start Selected passage

Trump’s latest move came with no warning to the Kennedy Center’s staff, let alone the star-studded roster of artists who had performed there over the years, or were perhaps hoping to do so in the coming two years. It’s a loss that cuts at a pillar of Washington’s performing arts community, or would if the Kennedy Center’s place in local and national culture hadn’t taken such a dramatic nosedive over the last year.
Trump claims the building is in disrepair and in need of years of improvements. It’s not clear if this means he takes a dim view of the $250 million expansion the Kennedy Center unveiled in 2019 (yes, that was during Trump’s first term), or if this isn’t really about building repairs, as some in Washington privately suspect. Speaking with reporters Monday, Trump hinted that he intended to take the building down to its shell.
“I’m not ripping it down. I’ll be using the steel. So we’re using the structure, we’re using some of the marble and some of the marble comes down,” Trump said.

end Selected passage
start Source data

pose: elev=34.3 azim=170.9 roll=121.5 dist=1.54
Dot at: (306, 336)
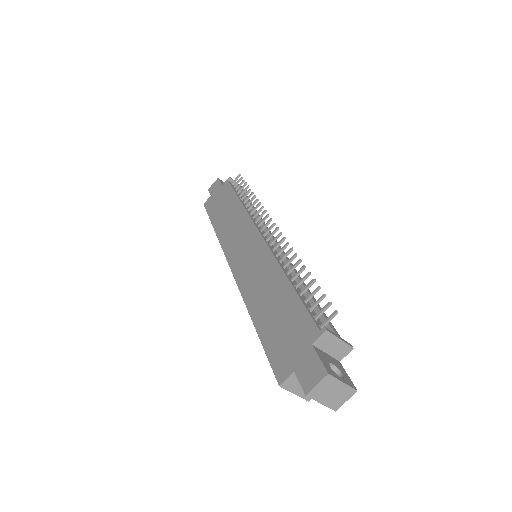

end Source data

▶ Tasks for this exercise:
• 1. According to the Kennedy Center passage, in what year did the center unveil its $250 million expansion?
• 2. Continue the Kennedy Center passage from the point where it ends.

▶ Outputs:
• 1. In 2019.

• 2.
In his social media post, Trump asserted he had the money needed for upgrades already secured, adding he would rebuild the fortress, considered for a half century as the cultural main stage for the United States, as a world-class complex to put the nation’s best foot forward. It’s just going to take a long time and bring with it a cultural blackout in a building he once deemed too woke to exist.
It’s a dizzying turn for a hallowed artistic institution that spent half a century dodging politics with very few exceptions. From the start, the Kennedy Center was widely accepted to be one of those institutions that showcased what it meant to be American. Occasionally, it could be a little messy, as was the case when the center opened with Leonard Bernstein’s “Mass,” which famously offered a hold-up-a-mirror challenge to mid-century Americans fighting a war in Vietnam.
In the decades since, the venue has served as a cultural anchor and a diplomatic tool for soft power, so much so that Secretaries of State are mandated to be on the board. Lesser known is the role it played as a pipeline for Broadway, as it regularly hosted workshops of in-development plays and musicals that eventually pivoted to the Great White Way. (This current Tony season alone will include at least three shows—Schmigadoon and the revivals of Chess and The 25th Annual Putnam County Spelling Bee—that have been workshopped at the Kennedy Center in recent years.)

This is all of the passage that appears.